Given the entries that follow, write out exactly the lines starting at the one containing "neck: (310, 249)" and ending at the one containing "right back paw: (352, 319)", both ends included, and only those.

* * * * *

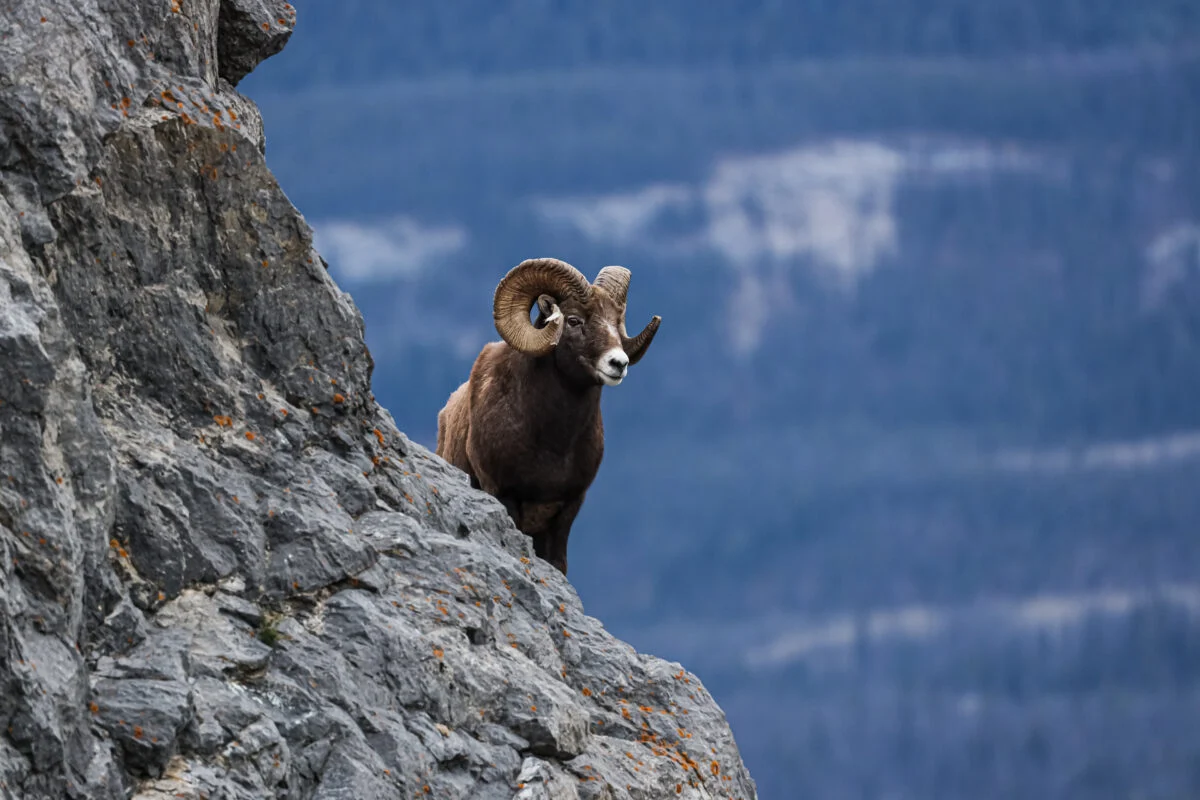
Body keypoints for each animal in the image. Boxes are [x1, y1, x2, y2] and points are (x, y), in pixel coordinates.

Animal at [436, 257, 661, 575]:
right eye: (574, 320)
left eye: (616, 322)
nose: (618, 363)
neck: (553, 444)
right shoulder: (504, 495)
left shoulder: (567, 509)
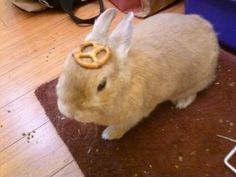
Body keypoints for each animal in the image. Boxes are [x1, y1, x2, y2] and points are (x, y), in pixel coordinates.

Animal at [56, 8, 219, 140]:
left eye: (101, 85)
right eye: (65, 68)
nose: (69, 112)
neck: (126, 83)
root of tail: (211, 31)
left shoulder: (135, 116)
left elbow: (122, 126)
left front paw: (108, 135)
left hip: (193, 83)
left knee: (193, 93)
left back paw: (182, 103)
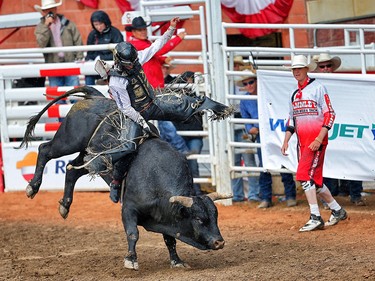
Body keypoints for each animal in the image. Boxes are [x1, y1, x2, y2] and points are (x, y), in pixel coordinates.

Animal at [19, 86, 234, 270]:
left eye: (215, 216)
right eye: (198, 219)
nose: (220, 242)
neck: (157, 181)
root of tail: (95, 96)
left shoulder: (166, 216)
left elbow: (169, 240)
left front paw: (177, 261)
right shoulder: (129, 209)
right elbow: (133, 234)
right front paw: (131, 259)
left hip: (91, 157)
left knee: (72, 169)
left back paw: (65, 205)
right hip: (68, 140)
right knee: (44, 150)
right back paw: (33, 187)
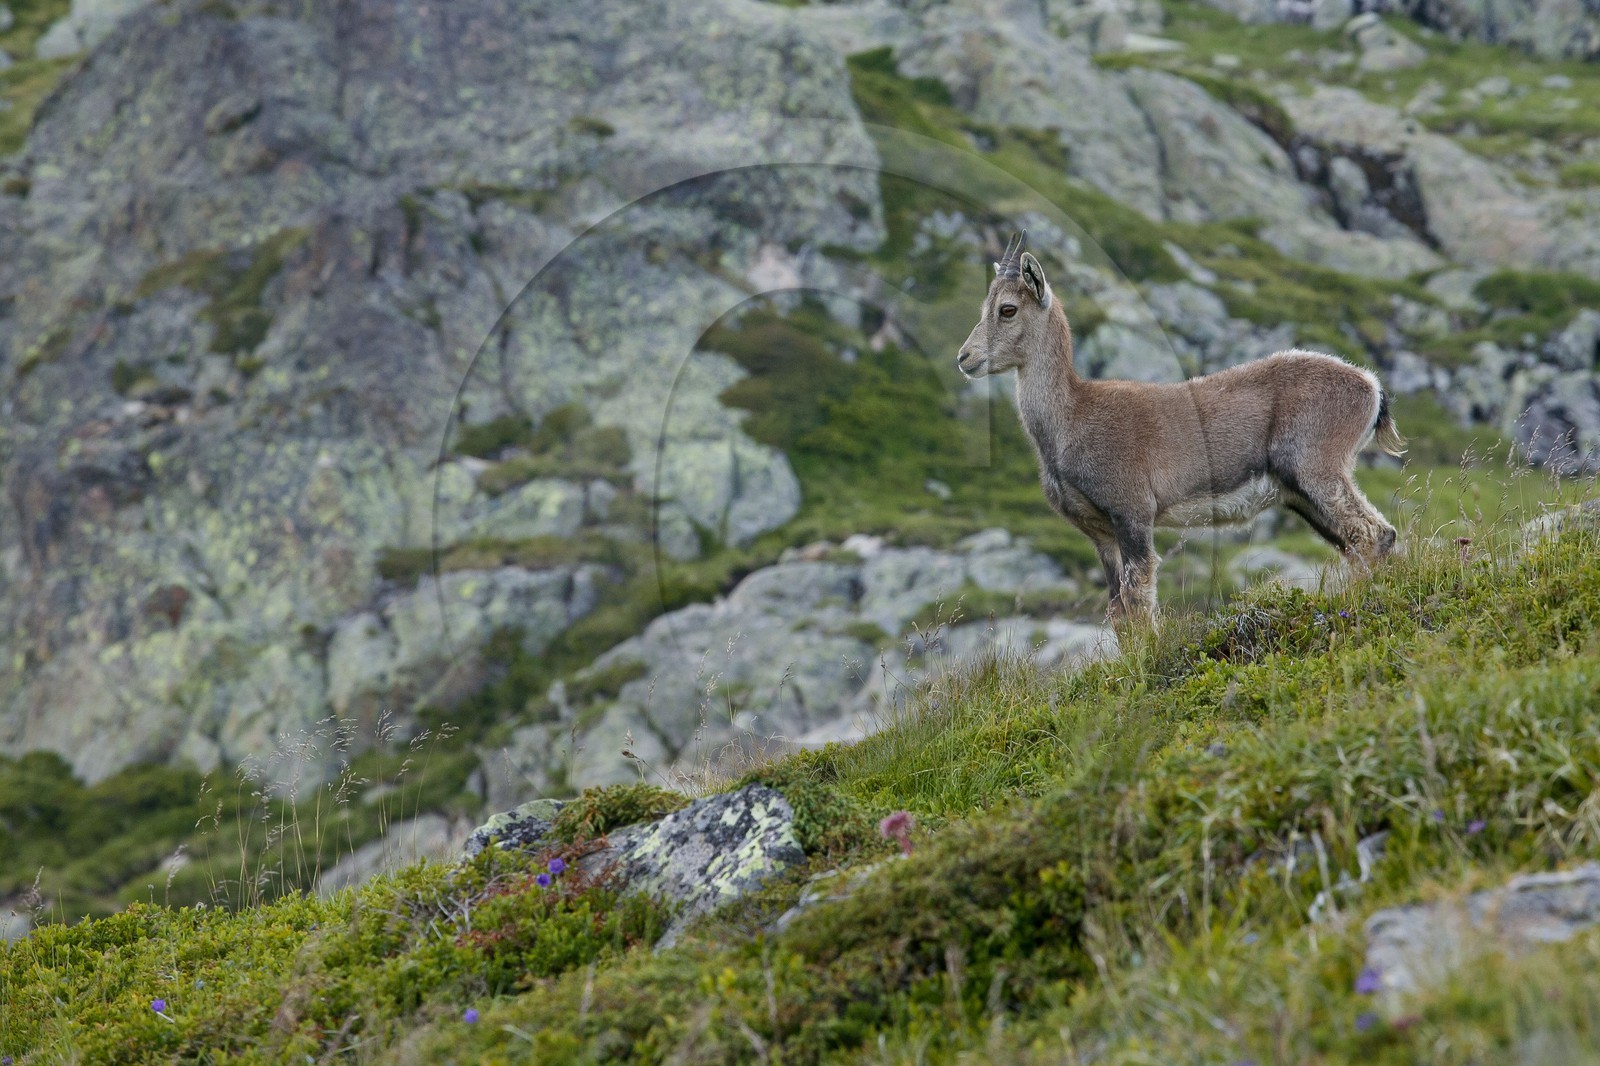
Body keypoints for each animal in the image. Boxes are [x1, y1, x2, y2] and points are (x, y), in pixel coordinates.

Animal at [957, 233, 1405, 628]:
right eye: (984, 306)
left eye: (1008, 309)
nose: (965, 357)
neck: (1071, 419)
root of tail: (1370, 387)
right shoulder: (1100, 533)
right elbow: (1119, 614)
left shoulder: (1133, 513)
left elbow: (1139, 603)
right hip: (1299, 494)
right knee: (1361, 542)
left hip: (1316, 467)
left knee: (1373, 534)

* * * * *

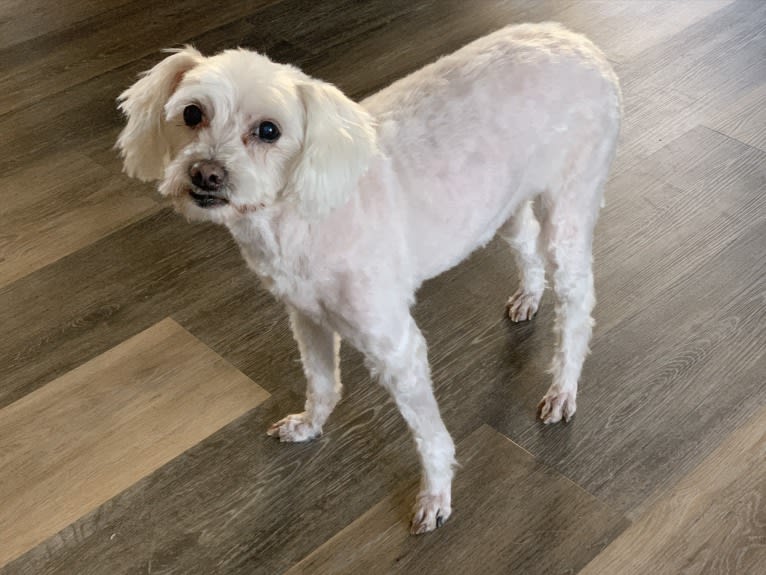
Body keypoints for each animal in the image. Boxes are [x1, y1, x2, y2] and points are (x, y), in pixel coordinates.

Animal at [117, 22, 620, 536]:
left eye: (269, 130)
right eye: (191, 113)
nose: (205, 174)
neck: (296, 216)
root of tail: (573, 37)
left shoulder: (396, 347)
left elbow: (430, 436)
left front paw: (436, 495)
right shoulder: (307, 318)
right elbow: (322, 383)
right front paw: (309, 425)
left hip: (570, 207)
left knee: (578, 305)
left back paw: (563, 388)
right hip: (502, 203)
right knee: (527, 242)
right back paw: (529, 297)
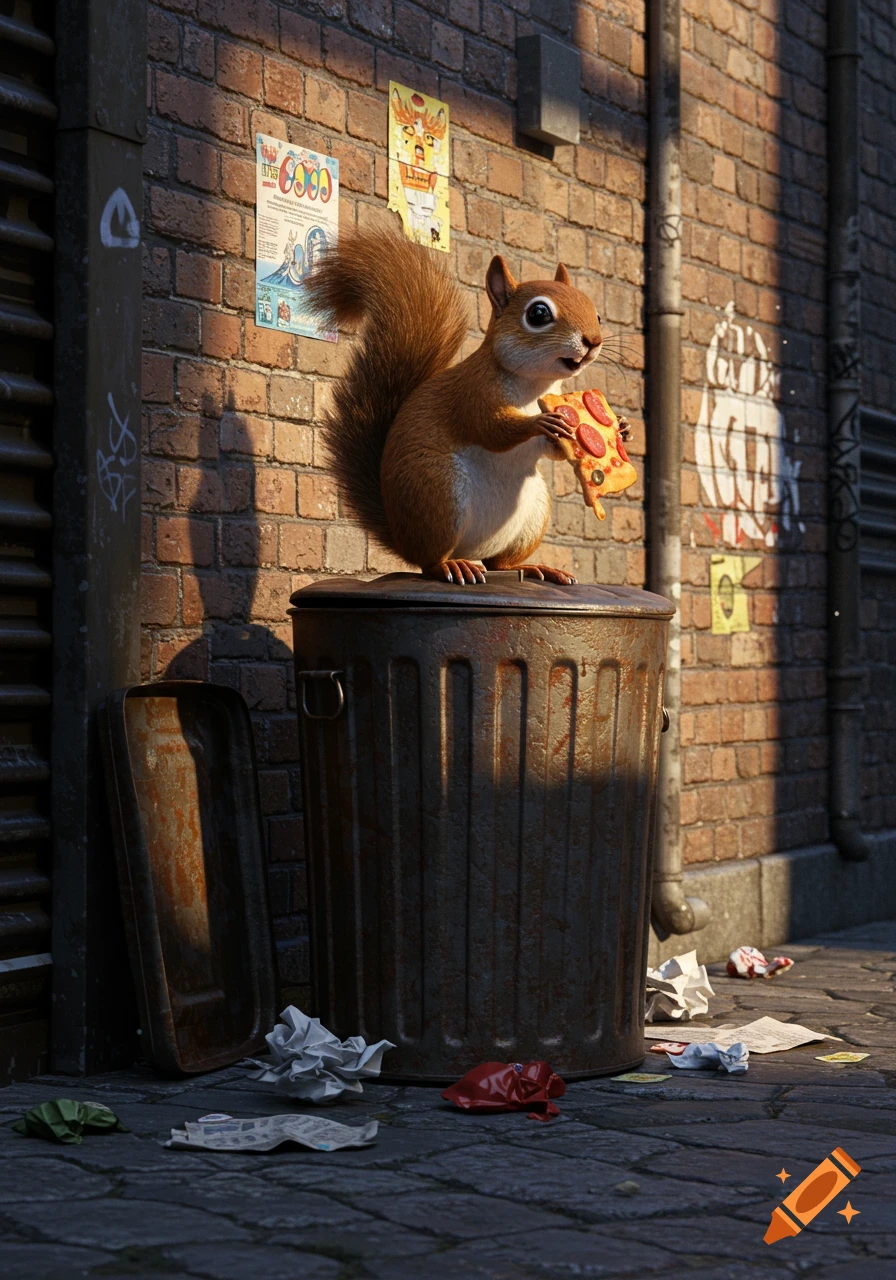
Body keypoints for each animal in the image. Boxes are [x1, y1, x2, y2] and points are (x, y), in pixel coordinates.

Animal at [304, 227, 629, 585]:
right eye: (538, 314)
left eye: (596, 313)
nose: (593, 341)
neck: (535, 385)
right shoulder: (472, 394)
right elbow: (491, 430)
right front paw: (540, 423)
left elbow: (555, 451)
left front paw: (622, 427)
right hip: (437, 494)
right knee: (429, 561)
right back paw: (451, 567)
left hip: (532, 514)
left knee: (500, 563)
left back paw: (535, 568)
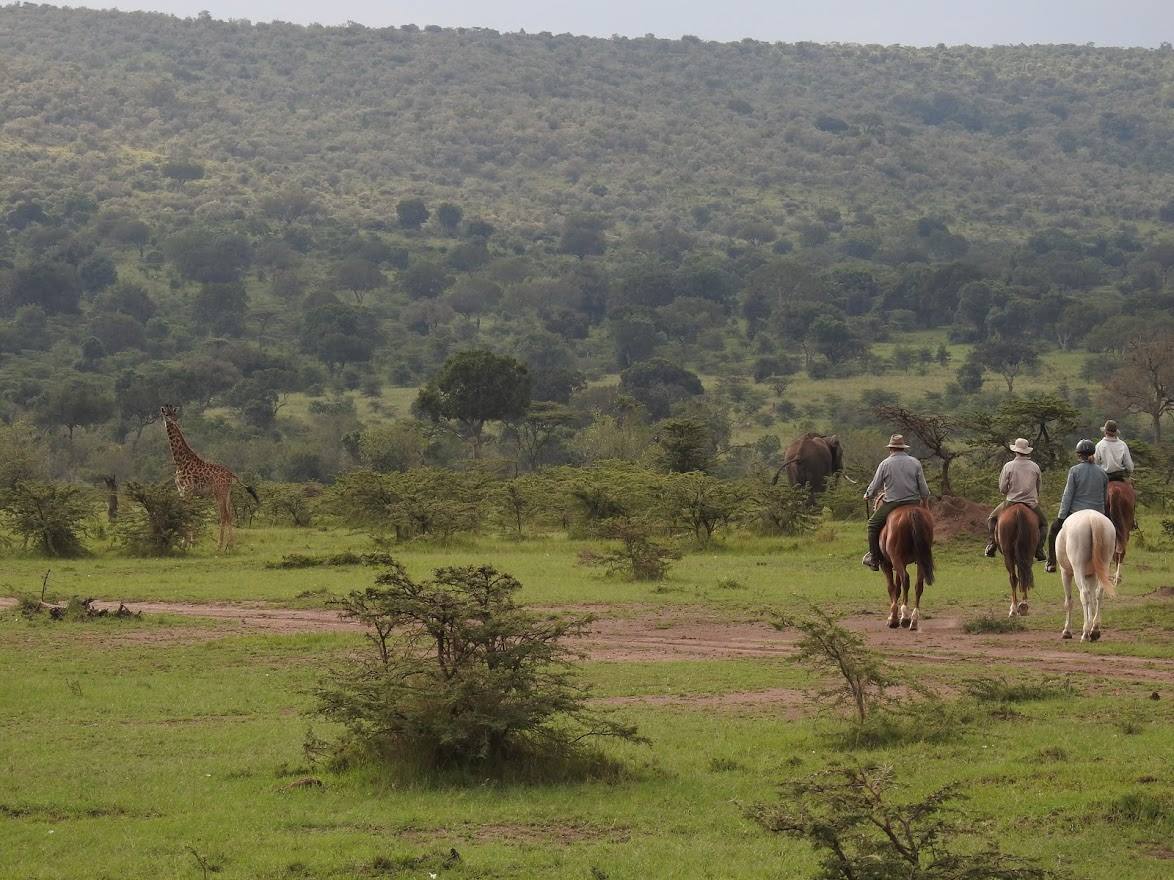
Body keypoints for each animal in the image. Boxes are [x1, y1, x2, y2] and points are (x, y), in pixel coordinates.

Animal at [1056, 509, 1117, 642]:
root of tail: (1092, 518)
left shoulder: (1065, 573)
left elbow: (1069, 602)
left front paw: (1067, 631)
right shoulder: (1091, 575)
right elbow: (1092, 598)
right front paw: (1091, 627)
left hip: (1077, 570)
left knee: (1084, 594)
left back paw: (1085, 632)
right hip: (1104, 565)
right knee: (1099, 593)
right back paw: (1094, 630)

* * * * *

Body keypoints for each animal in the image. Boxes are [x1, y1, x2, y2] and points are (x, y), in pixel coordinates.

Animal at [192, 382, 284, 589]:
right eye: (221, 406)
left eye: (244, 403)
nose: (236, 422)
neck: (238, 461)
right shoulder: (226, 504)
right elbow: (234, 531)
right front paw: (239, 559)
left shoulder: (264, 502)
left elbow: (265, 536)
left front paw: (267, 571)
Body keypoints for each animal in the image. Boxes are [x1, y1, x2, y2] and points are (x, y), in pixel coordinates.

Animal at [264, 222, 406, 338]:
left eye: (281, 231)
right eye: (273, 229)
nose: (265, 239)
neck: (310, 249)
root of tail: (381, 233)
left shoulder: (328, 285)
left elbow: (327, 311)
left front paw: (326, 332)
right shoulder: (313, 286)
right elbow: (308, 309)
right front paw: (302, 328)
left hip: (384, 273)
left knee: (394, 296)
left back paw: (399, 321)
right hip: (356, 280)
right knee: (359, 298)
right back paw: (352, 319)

* * * * *

RESPONSE AREA:
neck: (310, 249)
root of tail: (381, 233)
left shoulder: (328, 285)
left elbow: (327, 311)
left front paw: (326, 332)
right shoulder: (313, 286)
right elbow: (308, 309)
right front paw: (302, 328)
left hip: (384, 273)
left knee: (394, 296)
left back paw: (399, 321)
right hip: (356, 280)
right knee: (359, 298)
right back paw: (352, 319)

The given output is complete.